Negli ultimi anni è emerso un dibattito sulla possibilità di ampliare la rosa delle partecipanti: sostenitori e critici si confrontano su vantaggi economici e carichi organizzativi. Inoltre secondo il fronte dei “pro” più squadre eviterebbero la retrocessione diretta, si ridurrebbe la rotazione allenatori e si favorirebbe una maggiore continuità gestionale. Ad ogni modo non esiste una proposta vera e concreta, soprattutto perché l’attuale format è vincolato alla vendita dei diritti televisivi, almeno fino al 2029.
La situazione in Italia
Discorso opposto c’è in Italia. L’ultimo no della Serie A a 18 squadre è stato incassato nel febbraio 2025. In quell’occasione il presidente federale Gabriele Gravina ha sottolineato che questo cambio di format non è una priorità e non è un problema per la massima serie italiana. Eppure per il fronte dei fautori di questa eventuale riforma, ci sarebbero diversi pro.
Innanzitutto il livello qualitativo della Serie A si innalzerebbe. Meno squadre, più necessità di lottare, ovvero maggiore competizione e qualità. Ci sarebbero poi meno partite, dando ai giocatori più tempo per recuperare. Vantaggi che si rifletterebbero in Europa, ottenendo così maggiore freschezza fisica e mentale per le gare delle coppe internazionali. E poi un campionato più competitivo attirerebbe maggiori spettatori, aumentando l’appeal del calcio italiano.

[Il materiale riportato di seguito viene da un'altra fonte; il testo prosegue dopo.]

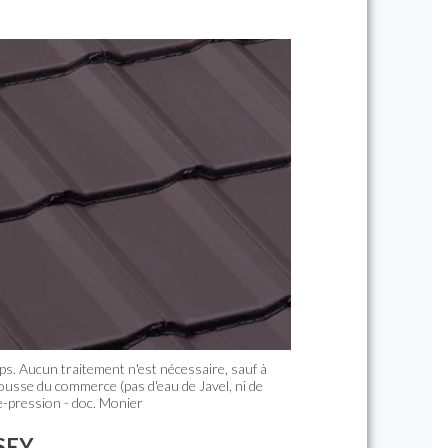
ps. Aucun traitement n'est nécessaire, sauf à
usse du commerce (pas d'eau de Javel, ni de
-pression - doc. Monier
SSEY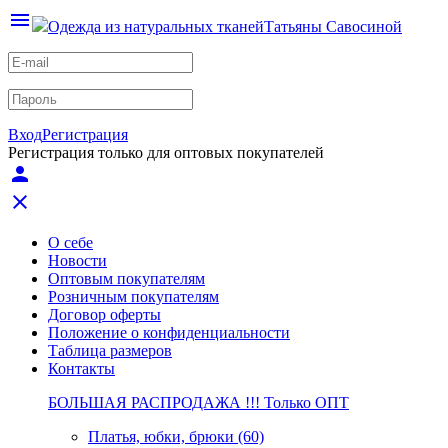
menu
Одежда из натуральных тканей
Татьяны Савосиной
Вход
Регистрация
Регистрация только для оптовых покупателей
person
close
О себе
Новости
Оптовым покупателям
Розничным покупателям
Договор оферты
Положение о конфиденциальности
Таблица размеров
Контакты
БОЛЬШАЯ РАСПРОДАЖА !!! Только ОПТ
Платья, юбки, брюки (60)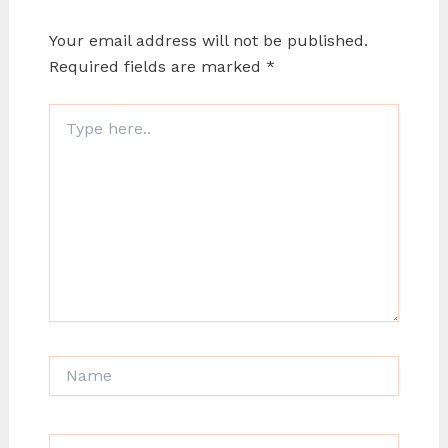
Your email address will not be published.
Required fields are marked
*
Type
here..
Name
Email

Dalla parte del ‘no’ c’è chi invece dice che innanzitutto i proventi derivanti dai diritti tv e non solo calerebbero e ci sarebbe una minor visibilità per il campionato dovuta al fatto di avere meno partite in programma. Inoltre sarebbe un danno per tanti club minori che vedrebbero sfumare la possibilità di agganciare la massima Serie e quindi beneficiare delle entrate economiche che ne derivano. Dall’altra parte, aumenterebbe il rischio di retrocessione, anche in questo caso causando un danno economico ai club medio piccoli.